• Your goal
The required answer is each line in the entries below where "Land" occurs.

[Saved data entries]
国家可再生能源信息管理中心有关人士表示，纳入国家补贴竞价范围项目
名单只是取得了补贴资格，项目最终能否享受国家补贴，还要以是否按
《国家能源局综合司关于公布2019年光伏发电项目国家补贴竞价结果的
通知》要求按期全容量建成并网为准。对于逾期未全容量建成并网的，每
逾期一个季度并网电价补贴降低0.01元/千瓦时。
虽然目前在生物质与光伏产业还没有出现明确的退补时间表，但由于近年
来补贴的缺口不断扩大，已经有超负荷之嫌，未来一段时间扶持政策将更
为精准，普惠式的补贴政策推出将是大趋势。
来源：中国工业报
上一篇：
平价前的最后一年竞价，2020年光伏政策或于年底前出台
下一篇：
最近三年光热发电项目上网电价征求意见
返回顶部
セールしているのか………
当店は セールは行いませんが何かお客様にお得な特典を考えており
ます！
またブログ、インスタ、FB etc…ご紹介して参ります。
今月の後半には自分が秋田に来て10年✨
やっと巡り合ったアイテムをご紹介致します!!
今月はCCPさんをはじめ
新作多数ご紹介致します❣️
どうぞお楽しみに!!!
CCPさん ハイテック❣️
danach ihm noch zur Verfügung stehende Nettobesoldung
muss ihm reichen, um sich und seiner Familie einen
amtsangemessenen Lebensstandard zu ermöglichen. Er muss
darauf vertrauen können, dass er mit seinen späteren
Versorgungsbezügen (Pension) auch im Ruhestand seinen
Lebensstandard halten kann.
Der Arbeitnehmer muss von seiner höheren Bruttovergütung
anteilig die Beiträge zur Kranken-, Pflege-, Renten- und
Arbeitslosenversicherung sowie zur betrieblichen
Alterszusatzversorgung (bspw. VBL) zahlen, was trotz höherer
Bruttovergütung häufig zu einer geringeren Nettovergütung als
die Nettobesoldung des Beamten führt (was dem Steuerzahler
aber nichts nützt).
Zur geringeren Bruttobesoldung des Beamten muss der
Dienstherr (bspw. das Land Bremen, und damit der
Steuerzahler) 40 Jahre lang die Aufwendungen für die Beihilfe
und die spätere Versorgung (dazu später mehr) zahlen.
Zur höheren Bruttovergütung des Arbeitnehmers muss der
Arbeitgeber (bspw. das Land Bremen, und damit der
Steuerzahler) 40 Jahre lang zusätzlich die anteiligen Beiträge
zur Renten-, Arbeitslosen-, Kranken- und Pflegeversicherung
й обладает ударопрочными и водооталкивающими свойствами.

• Response
Dienstherr (bspw. das Land Bremen, und damit der
Arbeitgeber (bspw. das Land Bremen, und damit der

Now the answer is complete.